Tether CEO Paolo Ardoino said the partnership combines innovation and education to create safer opportunities for vulnerable communities.

Through our collaboration with the United Nations Office on Drugs and Crime, we support efforts that combine innovation and education to empower communities and create safer and more inclusive opportunities for those most in need.” Ardoino said.

Sylvie Bertrand, UNODC Regional Director for West and Central Africa, said the cooperation was a tripartite initiative.Bringing together the UN, private sector and Senegalese authorities to support the vision behind Senegal’s Digital New Deal,” while promoting a secure digital ecosystem and preventing organized crime.

From executive partner to development ally

The partnership marks a shift in Tether’s relationship with UN agencies, moving from coordination primarily focused on law enforcement to active development work.

According to blockchain forensics firm AMLBot, Tether froze $3.3 billion across 7,268 wallet addresses from 2023 to 2025 while working with more than 275 law enforcement agencies in 59 jurisdictions.

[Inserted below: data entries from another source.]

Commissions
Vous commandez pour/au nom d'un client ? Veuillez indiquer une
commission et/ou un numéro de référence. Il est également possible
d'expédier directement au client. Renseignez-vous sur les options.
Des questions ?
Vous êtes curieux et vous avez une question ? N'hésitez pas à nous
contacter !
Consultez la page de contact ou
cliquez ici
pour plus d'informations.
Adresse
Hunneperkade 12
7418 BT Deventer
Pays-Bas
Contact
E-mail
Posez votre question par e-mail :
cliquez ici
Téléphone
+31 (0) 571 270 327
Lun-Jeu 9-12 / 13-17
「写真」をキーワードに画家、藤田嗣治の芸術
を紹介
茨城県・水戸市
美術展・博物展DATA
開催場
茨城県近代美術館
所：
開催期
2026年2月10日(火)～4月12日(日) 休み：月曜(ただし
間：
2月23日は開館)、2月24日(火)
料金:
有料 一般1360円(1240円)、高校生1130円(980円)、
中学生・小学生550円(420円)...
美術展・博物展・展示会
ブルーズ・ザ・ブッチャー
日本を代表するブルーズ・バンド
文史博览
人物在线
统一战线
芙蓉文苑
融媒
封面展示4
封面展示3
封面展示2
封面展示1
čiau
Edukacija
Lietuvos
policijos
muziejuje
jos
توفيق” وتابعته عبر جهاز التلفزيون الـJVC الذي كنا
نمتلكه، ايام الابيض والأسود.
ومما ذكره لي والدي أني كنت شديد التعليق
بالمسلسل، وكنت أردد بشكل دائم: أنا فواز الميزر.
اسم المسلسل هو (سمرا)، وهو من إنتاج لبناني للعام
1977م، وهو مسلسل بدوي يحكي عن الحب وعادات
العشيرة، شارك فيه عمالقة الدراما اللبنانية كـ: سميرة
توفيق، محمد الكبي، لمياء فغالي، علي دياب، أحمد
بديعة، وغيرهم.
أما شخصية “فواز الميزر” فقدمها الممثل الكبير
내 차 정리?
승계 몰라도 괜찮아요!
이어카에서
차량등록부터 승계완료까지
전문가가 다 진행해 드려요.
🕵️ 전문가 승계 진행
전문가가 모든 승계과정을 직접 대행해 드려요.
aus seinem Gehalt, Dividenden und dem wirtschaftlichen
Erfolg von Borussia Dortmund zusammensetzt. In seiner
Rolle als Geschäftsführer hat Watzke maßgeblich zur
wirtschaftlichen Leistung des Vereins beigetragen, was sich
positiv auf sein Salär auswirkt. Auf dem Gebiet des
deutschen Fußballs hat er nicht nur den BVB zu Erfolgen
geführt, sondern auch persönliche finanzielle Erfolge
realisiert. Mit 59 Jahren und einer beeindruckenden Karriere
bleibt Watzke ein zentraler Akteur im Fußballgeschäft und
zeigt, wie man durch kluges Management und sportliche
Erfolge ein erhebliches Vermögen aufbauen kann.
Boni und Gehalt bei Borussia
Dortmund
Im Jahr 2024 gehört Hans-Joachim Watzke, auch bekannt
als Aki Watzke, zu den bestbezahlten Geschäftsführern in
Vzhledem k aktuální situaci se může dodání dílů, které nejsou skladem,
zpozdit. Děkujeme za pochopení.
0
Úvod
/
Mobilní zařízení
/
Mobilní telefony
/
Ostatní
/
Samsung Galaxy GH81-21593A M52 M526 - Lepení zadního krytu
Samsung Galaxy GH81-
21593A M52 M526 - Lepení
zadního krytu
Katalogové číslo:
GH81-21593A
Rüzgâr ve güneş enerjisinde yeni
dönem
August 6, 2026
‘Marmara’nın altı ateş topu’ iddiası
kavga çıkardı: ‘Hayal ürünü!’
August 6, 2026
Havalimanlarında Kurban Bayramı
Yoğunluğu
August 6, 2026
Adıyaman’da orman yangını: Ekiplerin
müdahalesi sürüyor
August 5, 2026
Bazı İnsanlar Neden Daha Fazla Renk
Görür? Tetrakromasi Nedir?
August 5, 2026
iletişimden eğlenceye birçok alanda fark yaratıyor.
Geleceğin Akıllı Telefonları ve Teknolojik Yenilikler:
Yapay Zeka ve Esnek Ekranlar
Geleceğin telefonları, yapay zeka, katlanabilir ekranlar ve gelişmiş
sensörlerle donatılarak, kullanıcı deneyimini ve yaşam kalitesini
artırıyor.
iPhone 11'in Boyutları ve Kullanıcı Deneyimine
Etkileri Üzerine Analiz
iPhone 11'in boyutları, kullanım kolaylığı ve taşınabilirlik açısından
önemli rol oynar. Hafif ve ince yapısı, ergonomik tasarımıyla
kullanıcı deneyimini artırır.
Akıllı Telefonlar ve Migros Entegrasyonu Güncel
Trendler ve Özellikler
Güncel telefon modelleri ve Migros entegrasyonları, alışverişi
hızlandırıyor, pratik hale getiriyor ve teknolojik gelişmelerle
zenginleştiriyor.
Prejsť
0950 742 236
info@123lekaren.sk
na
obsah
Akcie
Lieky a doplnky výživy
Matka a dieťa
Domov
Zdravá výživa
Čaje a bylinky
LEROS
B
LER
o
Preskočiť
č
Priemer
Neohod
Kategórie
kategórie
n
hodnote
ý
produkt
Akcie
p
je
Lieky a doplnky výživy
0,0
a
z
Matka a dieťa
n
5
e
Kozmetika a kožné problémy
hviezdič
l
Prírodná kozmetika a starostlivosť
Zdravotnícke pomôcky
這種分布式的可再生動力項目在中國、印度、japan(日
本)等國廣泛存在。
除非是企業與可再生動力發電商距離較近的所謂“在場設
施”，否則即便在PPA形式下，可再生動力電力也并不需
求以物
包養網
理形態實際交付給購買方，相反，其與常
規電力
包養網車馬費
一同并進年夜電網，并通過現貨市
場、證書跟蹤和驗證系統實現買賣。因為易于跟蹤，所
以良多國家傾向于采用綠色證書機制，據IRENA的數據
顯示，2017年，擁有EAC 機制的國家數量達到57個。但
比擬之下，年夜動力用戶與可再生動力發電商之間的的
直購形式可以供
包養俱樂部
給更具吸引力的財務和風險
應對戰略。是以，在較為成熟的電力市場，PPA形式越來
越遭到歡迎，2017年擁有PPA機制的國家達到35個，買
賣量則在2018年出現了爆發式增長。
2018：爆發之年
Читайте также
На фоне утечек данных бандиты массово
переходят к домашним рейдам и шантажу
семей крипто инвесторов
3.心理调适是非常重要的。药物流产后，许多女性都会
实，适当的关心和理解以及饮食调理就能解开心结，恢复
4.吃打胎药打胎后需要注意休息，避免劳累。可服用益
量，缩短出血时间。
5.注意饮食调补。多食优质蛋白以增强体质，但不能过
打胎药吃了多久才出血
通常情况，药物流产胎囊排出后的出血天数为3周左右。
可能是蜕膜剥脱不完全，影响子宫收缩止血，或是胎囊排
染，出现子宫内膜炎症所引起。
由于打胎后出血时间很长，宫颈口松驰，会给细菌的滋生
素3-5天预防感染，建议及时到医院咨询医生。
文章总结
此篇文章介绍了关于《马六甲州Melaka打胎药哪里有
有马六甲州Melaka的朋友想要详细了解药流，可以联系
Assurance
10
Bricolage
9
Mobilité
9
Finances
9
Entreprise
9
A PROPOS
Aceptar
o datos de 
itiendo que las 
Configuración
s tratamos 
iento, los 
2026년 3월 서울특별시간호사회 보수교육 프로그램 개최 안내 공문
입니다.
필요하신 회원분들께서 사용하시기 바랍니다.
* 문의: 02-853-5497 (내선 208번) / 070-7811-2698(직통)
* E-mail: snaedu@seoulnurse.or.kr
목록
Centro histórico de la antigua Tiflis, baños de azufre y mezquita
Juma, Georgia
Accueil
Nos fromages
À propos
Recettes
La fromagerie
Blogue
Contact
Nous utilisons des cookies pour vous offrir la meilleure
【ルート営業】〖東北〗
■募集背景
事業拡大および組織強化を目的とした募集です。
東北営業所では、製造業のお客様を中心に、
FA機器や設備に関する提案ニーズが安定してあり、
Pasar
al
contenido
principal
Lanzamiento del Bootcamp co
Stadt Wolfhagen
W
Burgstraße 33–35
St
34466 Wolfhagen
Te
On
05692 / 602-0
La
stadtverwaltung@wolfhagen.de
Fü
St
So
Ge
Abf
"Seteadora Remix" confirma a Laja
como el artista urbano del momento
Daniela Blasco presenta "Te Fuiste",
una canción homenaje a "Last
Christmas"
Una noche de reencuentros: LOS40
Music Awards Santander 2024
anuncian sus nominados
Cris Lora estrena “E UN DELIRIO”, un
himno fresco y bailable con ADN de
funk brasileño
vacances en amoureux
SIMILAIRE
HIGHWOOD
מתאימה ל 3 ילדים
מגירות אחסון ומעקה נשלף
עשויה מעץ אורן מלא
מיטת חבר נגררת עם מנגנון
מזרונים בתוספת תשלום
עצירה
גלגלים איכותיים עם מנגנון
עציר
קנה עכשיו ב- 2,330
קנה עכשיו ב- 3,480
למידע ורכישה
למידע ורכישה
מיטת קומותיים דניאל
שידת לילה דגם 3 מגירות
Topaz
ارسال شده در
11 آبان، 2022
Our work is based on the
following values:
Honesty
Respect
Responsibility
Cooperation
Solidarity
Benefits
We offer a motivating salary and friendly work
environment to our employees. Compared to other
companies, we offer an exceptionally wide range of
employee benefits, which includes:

The company’s enforcement model includes burning seized tokens and reissuing clean replacements to victims, and it has processed up to $2.7 billion in stolen funds.

Key measures included freezing $130 million in July 2024, of which $30 million was related to Cambodia’s Huione Group. The Fuione Group is a platform that has processed more than $24 billion in suspected criminal cryptocurrency flows since 2021 and operated an unlicensed exchange, an identity fraud service, and its own stablecoin.

The United Nations has previously warned that organized crime groups are increasingly using stablecoins, especially USDT on low-cost networks like Tron, to fund terrorism, human trafficking and fraud across Southeast Asia and other regions.

A 2024 UNODC report estimates that fraud originating from East and Southeast Asia will result in losses of between $18 billion and $37 billion in 2023 alone, with much of the activity denominated in USDT.

Criminal networks have exploited the liquidity and global influence of cryptocurrencies to facilitate sophisticated pig-butchering scams that manipulate victims to extract large sums of money through illegal online gambling, identity theft operations, and fake romantic relationships.

The new partnership comes amid continued broader cryptocurrency security threats, with losses from hacks and exploits totaling $76 million in December, down 60% from $194 million in November.

Single-address poisoning scams accounted for $50 million in losses in December, but social engineering attacks continue to target users across major platforms, including the recent incident at Betterment and widespread wallet exfiltration across the Ethereum virtual machine compatible network.

The new partnership focuses on prevention and education rather than enforcement, but builds on Tether’s infrastructure developments, including the recent launch of Rumble Wallet (a self-custodial crypto wallet that supports USDT, Bitcoin, and Tether Gold) and an $8 million investment in Speed, a Bitcoin Lightning Network payments company.

Earlier this week, the company also introduced Scudo, a new unit of Tether Gold designed to make gold-backed digital assets more accessible in everyday transactions.